DOMRADIO.DE: In der Öffentlichkeit wird im Moment, so hat man das Gefühl, ein bisschen mantraartig wiederholt, dass die Ukraine aktuell die Freiheit des gesamten Westens verteidigt. Was erleben Sie denn, wie blicken die Ukrainer da momentan auf Deutschland? Sind Sie froh über die Unterstützung, die aus Deutschland kommt oder eher enttäuscht, dass das zu langsam vonstattengeht?
Bittermann: Ich würde sagen, das Bild von Deutschland hat sich im letzten Jahr langsam zum Positiven gewendet. Am Anfang gab es ganz klar eine große Enttäuschung darüber, dass die Zusicherung von Hilfen beziehungsweise die Hilfen hier ankommen zu lassen, sehr lange gedauert hat.
Inzwischen wird aber deutlich, dass auch die Ukrainerinnen und Ukrainer sehen, dass etwas passiert, dass Deutschland weiter an der Seite des Landes und den Bürgern des Landes steht und das insbesondere auch im Bereich der humanitären Hilfe. Ihnen ist klar, dass viele Organisationen dort sind und tun, was sie können, um das Land und die Bevölkerung zu unterstützen.
DOMRADIO.DE: Jetzt haben ganz viele Menschen das Land längst verlassen. Der Krieg hat fast acht Millionen Flüchtlinge ins Ausland geführt. Wie wird aus Ihrer Sicht denn mit Flüchtlingen in den Nachbarländern, zum Beispiel auch in Deutschland, umgegangen?
Bittermann: Die Solidarität der Menschen in den Nachbarländern war und ist noch extrem groß. Und das nicht nur, wenn es um Spenden geht, sondern auch wenn es darum geht, Menschen aufzunehmen und ihnen einen Start in einem anderen Land zu ermöglichen, sowohl in Deutschland als auch in den anderen Nachbarländern. Ich kann zum Beispiel aus Moldau berichten, wo ich selber nach meiner Evakuierung im Februar letzten Jahres aufgenommen wurde, wie herzlich und offen die Leute dort waren.

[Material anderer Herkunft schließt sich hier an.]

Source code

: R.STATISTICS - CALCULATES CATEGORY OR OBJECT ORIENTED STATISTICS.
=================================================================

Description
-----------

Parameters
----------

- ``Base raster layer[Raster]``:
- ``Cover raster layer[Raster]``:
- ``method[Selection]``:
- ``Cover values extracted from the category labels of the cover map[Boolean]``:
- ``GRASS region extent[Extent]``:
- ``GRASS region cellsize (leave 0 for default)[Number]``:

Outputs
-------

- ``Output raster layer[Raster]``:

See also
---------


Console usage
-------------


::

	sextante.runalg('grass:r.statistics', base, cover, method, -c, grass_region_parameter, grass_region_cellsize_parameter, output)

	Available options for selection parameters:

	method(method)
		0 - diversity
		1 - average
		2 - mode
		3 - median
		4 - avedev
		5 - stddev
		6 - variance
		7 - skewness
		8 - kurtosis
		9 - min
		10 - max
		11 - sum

Moldau ist selbst das ärmste Land Europas und trotzdem hat es Leute aufgenommen. Dieses Land hat ähnliche Probleme wie die Ukraine. Sie haben ebenfalls Angst davor, dass der Krieg weiter eskaliert. Die Menschen dort sind selbst arm und versuchen das zu teilen, was sie können. Daher sind auch dort Hilfsangebote nötig, gerade was die Unterbringung von Geflüchteten angeht. Viele Gastfamilien haben ihre Türen geöffnet und das gilt auch für die anderen Nachbarländer, auch insbesondere für Deutschland.
DOMRADIO.DE: Wagen wir vielleicht einen Ausblick in die Zukunft. Ihr ganz persönliches Gefühl, haben Sie Hoffnung auf ein baldiges Ende dieses Krieges?
Bittermann: Es ist momentan sehr schwer, den weiteren Verlauf des Krieges einzuschätzen. Auf ein baldiges Ende ist gerade schwer zu setzen, glaube ich. Wir von Caritas International planen und arbeiten oder müssen in verschiedenen Szenarien arbeiten, gemeinsam mit unseren Partnern hier vor Ort, um auch weiterhin die bestmögliche Unterstützung für die Ukrainerinnen und Ukrainer leisten zu können.
Was für mich irgendwie in diesen doch teilweise sehr dunklen Zeiten immer wieder ein Lichtblick ist, sind auf jeden Fall die Menschen hier vor Ort, die unerlässlich Hilfe leisten und arbeiten, sich gegenseitig unterstützen und so sehr an ihr Land glauben. Deswegen ist es auch weiterhin wichtig, dass wir die Menschen in der Ukraine auch aus Deutschland und dem Rest von Europa unterstützen und uns solidarisch mit ihnen zeigen.
Das Interview führte Verena Tröster.